* WHAT IS BEING ASKED
For the entries below, print exactly the lines between the line holding "right ear: (401, 98)" and the line holding "right wrist: (151, 261)", inclusive, and nothing else.

* SUPPLIED RECORDS
----

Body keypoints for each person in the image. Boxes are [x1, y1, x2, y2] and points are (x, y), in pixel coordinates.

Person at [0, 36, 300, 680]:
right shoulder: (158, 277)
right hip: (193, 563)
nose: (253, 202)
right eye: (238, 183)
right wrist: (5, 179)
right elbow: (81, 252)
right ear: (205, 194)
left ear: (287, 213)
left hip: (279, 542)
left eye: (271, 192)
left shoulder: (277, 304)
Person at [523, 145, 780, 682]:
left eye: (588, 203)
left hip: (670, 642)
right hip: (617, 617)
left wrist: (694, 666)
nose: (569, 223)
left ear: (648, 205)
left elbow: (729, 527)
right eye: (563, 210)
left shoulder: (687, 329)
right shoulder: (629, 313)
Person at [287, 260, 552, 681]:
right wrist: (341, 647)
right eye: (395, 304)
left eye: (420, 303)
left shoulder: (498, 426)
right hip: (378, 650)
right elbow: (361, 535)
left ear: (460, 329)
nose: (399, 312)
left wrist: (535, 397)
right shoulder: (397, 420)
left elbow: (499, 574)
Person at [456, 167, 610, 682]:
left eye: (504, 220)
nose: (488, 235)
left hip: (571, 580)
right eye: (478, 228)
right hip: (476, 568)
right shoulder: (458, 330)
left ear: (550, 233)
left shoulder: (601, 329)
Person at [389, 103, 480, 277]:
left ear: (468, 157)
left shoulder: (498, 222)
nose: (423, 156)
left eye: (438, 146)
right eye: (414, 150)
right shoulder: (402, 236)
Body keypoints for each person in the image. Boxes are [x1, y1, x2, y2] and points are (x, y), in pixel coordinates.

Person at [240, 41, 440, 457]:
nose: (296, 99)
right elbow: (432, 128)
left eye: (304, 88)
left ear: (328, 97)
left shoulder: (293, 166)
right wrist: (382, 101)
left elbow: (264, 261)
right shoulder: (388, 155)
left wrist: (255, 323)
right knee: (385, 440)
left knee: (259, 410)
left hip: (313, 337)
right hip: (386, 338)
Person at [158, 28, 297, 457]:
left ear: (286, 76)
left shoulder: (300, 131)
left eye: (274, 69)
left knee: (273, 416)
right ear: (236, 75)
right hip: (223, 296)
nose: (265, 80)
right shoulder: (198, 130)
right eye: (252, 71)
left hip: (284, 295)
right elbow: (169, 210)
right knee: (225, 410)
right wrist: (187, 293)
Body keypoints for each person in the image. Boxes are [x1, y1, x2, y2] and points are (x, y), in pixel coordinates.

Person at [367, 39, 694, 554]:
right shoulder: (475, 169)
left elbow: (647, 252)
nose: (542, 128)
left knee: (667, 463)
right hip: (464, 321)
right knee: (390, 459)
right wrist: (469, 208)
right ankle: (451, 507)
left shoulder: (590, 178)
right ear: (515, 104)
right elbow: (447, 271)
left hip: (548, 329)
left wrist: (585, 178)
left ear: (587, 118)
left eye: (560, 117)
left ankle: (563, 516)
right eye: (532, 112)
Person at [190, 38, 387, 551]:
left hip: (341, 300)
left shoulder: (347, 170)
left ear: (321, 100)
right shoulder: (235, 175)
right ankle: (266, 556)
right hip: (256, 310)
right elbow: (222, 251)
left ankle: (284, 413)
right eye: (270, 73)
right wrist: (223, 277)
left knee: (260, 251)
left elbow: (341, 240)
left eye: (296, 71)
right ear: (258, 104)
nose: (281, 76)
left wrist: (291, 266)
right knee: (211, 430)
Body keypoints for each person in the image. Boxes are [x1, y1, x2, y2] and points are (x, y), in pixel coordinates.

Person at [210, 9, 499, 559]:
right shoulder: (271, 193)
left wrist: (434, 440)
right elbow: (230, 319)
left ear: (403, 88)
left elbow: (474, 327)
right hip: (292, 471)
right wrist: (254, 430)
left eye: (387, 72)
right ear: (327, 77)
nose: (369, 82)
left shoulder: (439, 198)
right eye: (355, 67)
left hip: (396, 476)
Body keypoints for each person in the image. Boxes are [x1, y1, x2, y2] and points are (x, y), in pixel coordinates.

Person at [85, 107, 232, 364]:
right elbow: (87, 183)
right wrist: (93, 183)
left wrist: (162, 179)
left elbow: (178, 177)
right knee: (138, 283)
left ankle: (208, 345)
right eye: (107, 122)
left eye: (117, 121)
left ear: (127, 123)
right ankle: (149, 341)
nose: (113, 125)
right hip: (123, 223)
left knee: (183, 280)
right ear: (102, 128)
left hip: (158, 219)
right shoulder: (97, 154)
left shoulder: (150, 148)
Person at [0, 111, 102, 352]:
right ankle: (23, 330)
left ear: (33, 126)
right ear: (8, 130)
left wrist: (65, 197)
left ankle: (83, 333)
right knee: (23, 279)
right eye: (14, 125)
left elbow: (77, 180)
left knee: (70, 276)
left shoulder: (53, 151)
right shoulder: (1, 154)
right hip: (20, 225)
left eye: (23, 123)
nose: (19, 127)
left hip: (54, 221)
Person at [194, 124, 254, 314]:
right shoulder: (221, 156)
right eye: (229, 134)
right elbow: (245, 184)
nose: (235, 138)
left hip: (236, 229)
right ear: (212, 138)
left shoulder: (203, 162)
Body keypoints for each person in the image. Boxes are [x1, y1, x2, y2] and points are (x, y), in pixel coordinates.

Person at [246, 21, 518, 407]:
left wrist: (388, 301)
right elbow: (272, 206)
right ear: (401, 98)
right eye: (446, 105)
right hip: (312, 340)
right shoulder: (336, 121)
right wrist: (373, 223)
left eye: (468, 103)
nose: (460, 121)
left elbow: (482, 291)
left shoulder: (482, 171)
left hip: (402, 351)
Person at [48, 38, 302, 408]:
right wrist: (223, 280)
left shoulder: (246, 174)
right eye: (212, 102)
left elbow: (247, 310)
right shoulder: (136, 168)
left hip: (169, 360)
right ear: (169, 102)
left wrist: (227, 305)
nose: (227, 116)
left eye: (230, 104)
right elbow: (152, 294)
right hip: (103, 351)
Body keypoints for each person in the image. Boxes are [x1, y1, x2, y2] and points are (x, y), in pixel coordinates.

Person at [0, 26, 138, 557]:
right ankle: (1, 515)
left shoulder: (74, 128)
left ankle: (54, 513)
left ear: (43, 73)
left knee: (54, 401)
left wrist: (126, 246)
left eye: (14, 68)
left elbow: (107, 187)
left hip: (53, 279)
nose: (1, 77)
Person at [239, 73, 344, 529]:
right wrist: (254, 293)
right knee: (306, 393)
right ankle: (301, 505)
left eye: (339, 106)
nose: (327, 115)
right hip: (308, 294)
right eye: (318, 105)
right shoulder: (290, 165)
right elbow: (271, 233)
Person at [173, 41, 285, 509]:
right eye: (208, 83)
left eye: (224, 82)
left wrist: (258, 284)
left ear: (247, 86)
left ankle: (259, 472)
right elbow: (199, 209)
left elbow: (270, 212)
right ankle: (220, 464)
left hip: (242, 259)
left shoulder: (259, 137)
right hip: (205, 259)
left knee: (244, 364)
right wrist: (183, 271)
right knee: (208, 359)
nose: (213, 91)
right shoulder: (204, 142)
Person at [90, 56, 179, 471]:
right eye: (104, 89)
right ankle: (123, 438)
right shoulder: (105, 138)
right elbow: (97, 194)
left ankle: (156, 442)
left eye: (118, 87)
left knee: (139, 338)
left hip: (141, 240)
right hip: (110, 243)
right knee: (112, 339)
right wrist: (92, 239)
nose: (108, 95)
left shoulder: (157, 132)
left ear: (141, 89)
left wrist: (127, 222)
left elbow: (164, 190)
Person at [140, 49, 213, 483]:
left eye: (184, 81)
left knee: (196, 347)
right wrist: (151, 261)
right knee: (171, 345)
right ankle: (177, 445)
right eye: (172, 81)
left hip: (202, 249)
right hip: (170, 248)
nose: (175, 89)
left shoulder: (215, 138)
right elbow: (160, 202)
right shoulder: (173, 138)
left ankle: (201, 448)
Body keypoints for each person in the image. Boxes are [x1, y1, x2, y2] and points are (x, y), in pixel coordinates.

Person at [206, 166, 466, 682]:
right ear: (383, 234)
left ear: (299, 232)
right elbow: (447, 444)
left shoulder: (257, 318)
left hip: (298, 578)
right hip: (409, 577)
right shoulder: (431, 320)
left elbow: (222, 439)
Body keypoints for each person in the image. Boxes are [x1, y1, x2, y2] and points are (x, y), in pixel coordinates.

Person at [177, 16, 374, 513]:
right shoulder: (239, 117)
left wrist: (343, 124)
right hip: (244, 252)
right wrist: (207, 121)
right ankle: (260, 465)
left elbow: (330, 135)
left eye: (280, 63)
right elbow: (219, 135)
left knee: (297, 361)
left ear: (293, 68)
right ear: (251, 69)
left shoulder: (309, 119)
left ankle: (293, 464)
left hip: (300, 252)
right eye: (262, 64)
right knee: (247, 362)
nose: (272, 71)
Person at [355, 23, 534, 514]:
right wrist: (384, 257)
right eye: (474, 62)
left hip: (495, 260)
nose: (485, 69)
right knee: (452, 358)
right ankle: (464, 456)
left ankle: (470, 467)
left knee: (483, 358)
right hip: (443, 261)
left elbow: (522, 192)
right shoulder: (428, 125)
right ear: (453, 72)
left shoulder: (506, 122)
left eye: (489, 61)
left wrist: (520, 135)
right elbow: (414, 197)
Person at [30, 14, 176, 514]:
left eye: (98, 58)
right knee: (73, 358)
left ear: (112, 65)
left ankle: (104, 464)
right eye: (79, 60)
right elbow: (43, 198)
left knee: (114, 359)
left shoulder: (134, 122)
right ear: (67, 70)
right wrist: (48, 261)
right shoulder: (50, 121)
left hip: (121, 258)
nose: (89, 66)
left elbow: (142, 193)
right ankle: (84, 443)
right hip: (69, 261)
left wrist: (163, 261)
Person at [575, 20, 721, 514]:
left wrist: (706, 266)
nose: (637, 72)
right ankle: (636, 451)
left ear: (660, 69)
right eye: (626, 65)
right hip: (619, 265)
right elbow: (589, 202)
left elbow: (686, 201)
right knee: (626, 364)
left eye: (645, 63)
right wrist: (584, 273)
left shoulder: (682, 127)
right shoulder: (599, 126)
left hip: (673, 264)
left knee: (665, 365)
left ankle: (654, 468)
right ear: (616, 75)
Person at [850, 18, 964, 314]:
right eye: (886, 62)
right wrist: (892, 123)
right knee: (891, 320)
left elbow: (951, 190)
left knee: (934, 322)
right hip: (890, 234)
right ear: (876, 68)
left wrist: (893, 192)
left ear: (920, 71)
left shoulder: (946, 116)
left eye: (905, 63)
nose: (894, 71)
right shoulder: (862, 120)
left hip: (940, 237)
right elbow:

----

* EXPECTED ANSWER
right ear: (401, 98)
right eye: (446, 105)
right hip: (312, 340)
right shoulder: (336, 121)
right wrist: (373, 223)
left eye: (468, 103)
nose: (460, 121)
left elbow: (482, 291)
left shoulder: (482, 171)
left hip: (402, 351)
Person at [48, 38, 302, 408]:
right wrist: (223, 280)
left shoulder: (246, 174)
right eye: (212, 102)
left elbow: (247, 310)
right shoulder: (136, 168)
left hip: (169, 360)
right ear: (169, 102)
left wrist: (227, 305)
nose: (227, 116)
left eye: (230, 104)
right elbow: (152, 294)
right hip: (103, 351)
Body keypoints for each person in the image. Boxes are [x1, y1, x2, y2] and points are (x, y), in pixel coordinates.

Person at [0, 26, 138, 557]:
right ankle: (1, 515)
left shoulder: (74, 128)
left ankle: (54, 513)
left ear: (43, 73)
left knee: (54, 401)
left wrist: (126, 246)
left eye: (14, 68)
left elbow: (107, 187)
left hip: (53, 279)
nose: (1, 77)
Person at [239, 73, 344, 529]:
right wrist: (254, 293)
right knee: (306, 393)
right ankle: (301, 505)
left eye: (339, 106)
nose: (327, 115)
right hip: (308, 294)
right eye: (318, 105)
right shoulder: (290, 165)
right elbow: (271, 233)
Person at [173, 41, 285, 509]:
right eye: (208, 83)
left eye: (224, 82)
left wrist: (258, 284)
left ear: (247, 86)
left ankle: (259, 472)
right elbow: (199, 209)
left elbow: (270, 212)
right ankle: (220, 464)
left hip: (242, 259)
left shoulder: (259, 137)
right hip: (205, 259)
left knee: (244, 364)
right wrist: (183, 271)
right knee: (208, 359)
nose: (213, 91)
right shoulder: (204, 142)
Person at [90, 56, 179, 471]:
right eye: (104, 89)
right ankle: (123, 438)
right shoulder: (105, 138)
right elbow: (97, 194)
left ankle: (156, 442)
left eye: (118, 87)
left knee: (139, 338)
left hip: (141, 240)
right hip: (110, 243)
right knee: (112, 339)
right wrist: (92, 239)
nose: (108, 95)
left shoulder: (157, 132)
left ear: (141, 89)
left wrist: (127, 222)
left elbow: (164, 190)
Person at [140, 49, 213, 483]:
left eye: (184, 81)
left knee: (196, 347)
right wrist: (151, 261)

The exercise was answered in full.